Der Ursprung dieses Rituals reicht bis in die Ära von Kaiser Tenji zurück, wie in den Chroniken des 'Nihon Shoki' beschrieben. Die Geschichte besagt, dass der Kaiser in der Region Omi viele Pferde stationierte und die militärische Ausbildung förderte. Um die Geschichte der Omi-Dynastie zu ehren, wurde die Zeremonie 199{0} als feierlicher Anlass zur Jubiläumsfeier eingeführt. Heute ist sie ein wichtiges Ereignis, das die japanische Kultur an die nächste Generation weitergibt.
Die Zeremonie beginnt mit dem Schießen der 'Kaburaya' (Pfeile mit hohlem Kopf). Danach teilen sich die Reiter in zwei Gruppen auf und versuchen, drei Ziele zu treffen, während sie über den Platz galoppieren. Die Ziele sind etwa 55 cm große Holzplatten mit bunten Markierungen. Bei der anspruchsvollen 'Kyosha'-Phase müssen die Reiter eine noch höhere Präzision zeigen. Die Teilnehmer tragen traditionelle Gewänder wie die 'Onimen Katagasa' (Hüte mit Dämonenmasken) und die 'Yoroi Hitatare' (Rüstung), was die visuelle Pracht der Zeremonie unterstreicht.
Die Yabusame-Zeremonie ist ein saisonales Ereignis, das nur einmal im Jahr am ersten Sonntag im Juni stattfindet. Es ist die perfekte Zeit, um die frische Luft des frühen Sommers zu genießen. Da der Termin feststeht (z. B. der 7. Juni 2026), sollten Sie Ihren Zeitplan im Voraus planen. Die Zeremonie beginnt meist gegen Mittag. Bitte beachten Sie, dass sich der Ablauf wetterbedingt ändern kann.

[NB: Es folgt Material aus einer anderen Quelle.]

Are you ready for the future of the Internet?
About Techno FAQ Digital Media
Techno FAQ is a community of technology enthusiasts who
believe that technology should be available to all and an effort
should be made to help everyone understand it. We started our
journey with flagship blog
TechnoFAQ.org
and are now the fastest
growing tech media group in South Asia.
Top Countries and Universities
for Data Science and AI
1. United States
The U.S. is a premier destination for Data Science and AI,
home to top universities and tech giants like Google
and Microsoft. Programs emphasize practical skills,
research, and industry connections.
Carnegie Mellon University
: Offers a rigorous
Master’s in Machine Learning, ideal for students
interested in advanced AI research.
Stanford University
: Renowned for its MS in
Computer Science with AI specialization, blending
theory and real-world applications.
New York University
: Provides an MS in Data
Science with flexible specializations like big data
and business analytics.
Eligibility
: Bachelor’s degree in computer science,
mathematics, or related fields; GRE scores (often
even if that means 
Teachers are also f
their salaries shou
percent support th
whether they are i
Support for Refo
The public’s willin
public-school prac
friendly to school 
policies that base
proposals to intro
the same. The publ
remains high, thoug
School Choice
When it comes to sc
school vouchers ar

Neben dem reinen Zuschauen bietet das Ereignis einen tiefen Einblick in die historische Ausrüstung. Die traditionellen Sättel (Wakura), Steigbügel (Wabuki) und die verschiedenen Waffen wie das Katana oder die Bogenausrüstung zeigen die handwerkliche Meisterschaft der japanischen Kampfkunst. Dies ist eine hervorragende Gelegenheit, die ästhetische Seite der japanischen Geschichte zu verstehen.

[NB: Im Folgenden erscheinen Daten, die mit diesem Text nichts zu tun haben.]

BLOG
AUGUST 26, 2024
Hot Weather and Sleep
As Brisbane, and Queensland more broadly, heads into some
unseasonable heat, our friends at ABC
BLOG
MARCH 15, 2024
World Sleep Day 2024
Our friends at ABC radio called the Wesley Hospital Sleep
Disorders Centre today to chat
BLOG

Das Gelände des Omi Jingu Schrein bietet neben der Zeremonie auch historische Gebäude und Museen zu besichtigen. Die harmonische Verbindung von Architektur und Natur schafft eine friedliche Atmosphäre. Der Schrein dient zudem als idealer Ausgangspunkt für weitere Erkundungen in der Präfektur Shiga.

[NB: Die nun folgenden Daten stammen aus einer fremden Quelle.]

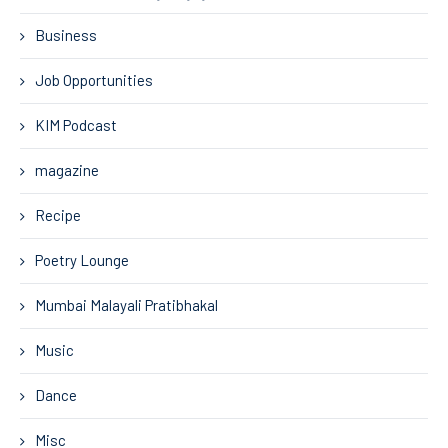
Business
Job Opportunities
KIM Podcast
magazine
Recipe
Poetry Lounge
Mumbai Malayali Pratibhakal
Music
Dance
Misc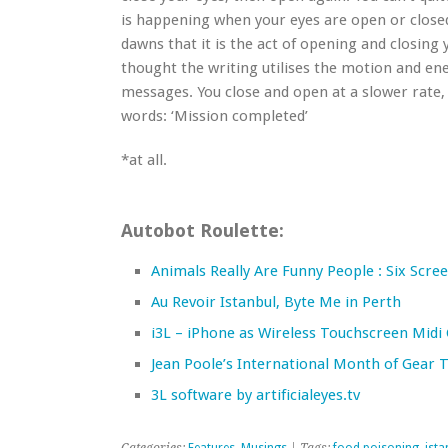
is happening when your eyes are open or closed. 
dawns that it is the act of opening and closing 
thought the writing utilises the motion and ene
messages. You close and open at a slower rate,
words: ‘Mission completed’
*at all.
Autobot Roulette:
Animals Really Are Funny People : Six Scr
Au Revoir Istanbul, Byte Me in Perth
i3L – iPhone as Wireless Touchscreen Midi 
Jean Poole’s International Month of Gear 
3L software by artificialeyes.tv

Für reservierte Sitzplätze wird empfohlen, die Buchung im Voraus zu prüfen. Falls Plätze vor Ort verkauft werden, halten Sie bitte Bargeld bereit.
Die Informationen vor Ort sind primär auf Japanisch, doch die visuelle Pracht der Zeremonie ist auch ohne tiefere Sprachkenntnisse leicht zu genießen.
Da die Veranstaltung im Freien stattfindet, empfehlen wir bequeme Schuhe und Sonnenschutz. Bitte bewahren Sie während der heiligen Zeremonie Ruhe und Respekt. Die Zuschauer sollten die Stille und die Konzentration der Reiter respektieren.
Es gibt Rampen in der Nähe des Tokikan-Gebäudes, die den Zugang zum Außenbereich erleichtern. Der Bereich um die Rennbahn kann jedoch unebenes Gelände aufweisen.